The problems of housing finance at both the individual and the institutional levels remain key problems. In short despite the give away privatizations in which state rental flats were sold to tenants significantly below their market value households have little or no confidence or access to the means of unlocking their equity for consumption (a common feature of West European housing markets) or of using their housing assets as base for up-market moves. Moving for improvement of standard is made difficult because the communist system bequeathed a number of problems in the structure of the housing stock and the income of the people. One of these legacies was the rapid construction, particularly in the 1970s and 1980s of large quantities of uniform flats creating a housing market log-jammed with middle range properties but lacking any substantial quantity of up-market property. This problem is compounded by the continuing absence of a competitive and affordable mortgage market with properly regulated institutional and legal instruments, which ensure their proper functioning. Household incomes remain depressed and generally too low to allow access to the mortgage market. Only the better-off echelons of society the new entrepreneurial class and those with privileges transferred from the previous era are able to access what is a largely unregulated, embryonic market for housing finance.
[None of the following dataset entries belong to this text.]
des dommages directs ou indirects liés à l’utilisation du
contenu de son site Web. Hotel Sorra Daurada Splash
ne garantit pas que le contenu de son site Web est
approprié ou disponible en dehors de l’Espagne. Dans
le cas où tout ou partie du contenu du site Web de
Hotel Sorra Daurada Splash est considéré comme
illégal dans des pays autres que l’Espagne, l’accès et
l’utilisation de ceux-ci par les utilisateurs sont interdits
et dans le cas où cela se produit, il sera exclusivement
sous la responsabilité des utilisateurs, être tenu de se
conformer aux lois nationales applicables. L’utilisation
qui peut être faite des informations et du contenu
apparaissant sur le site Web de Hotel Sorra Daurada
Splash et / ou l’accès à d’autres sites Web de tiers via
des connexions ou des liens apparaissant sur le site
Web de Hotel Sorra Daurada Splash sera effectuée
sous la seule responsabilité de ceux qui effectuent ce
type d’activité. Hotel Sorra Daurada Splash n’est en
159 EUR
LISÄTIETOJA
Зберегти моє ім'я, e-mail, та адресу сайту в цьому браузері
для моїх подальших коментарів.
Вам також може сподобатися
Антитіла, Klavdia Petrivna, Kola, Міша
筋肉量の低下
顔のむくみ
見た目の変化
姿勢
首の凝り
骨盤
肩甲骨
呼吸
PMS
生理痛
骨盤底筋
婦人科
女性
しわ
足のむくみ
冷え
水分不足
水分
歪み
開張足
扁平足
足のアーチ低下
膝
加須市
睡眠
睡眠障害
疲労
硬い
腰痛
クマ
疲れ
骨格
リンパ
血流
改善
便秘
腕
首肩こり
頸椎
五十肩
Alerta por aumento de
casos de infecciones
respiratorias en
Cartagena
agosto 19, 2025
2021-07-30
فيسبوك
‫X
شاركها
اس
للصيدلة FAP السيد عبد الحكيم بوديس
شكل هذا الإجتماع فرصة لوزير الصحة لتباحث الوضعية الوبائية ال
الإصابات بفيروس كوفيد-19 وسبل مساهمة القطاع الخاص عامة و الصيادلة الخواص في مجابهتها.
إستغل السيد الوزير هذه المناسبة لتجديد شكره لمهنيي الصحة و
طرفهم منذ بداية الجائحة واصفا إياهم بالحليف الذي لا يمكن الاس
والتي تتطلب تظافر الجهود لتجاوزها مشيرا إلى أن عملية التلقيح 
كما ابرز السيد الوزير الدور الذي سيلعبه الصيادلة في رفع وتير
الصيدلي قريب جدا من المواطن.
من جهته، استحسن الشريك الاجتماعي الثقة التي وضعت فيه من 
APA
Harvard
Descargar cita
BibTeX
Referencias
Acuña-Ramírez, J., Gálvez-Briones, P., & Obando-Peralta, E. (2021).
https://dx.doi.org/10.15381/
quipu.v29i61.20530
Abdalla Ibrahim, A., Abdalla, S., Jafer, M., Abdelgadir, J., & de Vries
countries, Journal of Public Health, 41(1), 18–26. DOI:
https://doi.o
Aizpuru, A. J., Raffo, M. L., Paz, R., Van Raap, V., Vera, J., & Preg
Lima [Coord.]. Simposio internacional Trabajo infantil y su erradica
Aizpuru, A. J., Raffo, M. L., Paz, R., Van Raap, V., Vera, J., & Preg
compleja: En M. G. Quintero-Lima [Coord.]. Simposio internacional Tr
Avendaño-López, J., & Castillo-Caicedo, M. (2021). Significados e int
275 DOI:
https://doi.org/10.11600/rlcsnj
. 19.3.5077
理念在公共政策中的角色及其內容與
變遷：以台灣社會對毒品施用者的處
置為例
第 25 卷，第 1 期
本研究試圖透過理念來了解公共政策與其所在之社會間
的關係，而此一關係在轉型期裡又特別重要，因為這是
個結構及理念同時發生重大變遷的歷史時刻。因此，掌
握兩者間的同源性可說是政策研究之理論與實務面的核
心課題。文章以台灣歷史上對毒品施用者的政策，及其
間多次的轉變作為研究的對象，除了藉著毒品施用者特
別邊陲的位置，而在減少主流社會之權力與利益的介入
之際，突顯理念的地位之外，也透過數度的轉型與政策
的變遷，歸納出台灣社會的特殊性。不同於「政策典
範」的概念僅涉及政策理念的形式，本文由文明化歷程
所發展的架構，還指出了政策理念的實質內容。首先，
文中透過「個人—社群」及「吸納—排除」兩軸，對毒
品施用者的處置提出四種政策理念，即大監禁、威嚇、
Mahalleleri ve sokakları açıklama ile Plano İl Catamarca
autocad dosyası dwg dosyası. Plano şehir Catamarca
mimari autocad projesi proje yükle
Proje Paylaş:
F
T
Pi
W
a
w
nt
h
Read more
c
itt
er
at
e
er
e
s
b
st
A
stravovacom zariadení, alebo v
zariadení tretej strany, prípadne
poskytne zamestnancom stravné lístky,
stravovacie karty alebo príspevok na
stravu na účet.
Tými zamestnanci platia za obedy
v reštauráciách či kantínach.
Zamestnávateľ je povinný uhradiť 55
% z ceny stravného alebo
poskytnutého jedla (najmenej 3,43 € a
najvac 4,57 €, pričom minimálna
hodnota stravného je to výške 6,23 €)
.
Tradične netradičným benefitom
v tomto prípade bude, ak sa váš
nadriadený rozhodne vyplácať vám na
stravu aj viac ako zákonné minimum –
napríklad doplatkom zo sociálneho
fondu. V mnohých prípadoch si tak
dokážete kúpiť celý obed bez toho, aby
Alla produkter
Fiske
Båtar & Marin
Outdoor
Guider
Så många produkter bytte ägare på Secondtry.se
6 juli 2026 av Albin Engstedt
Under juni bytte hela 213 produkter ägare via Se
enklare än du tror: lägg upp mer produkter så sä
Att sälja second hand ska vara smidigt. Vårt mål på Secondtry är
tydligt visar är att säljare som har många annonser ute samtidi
Low-income families remain locked into a housing market suffering from major rigidities. Utility costs, now based on global market fuel prices, rapidly deplete household budgets, especially those of families living in flats. Pressure is also felt because the management and maintenance of blocks of flats is negligible in many cases, especially in the countries in the South East region. Local authorities having become responsible for the state rental housing stock after 1990 did not have the funding base to support urgently needed renovation programmes or the legitimacy to experiment with the establishment of condominiums or other forms of management. As a result one of the major issues facing almost all these countries is the maintenance and renovation of the newly privatised flats in state-built multi-family blocks. As the chapter by Hegeds and Tosics shows this problem is particularly acute in the less economically developed countries in South East Europe where owner occupation has been historically important and which are now super owner occupied nations.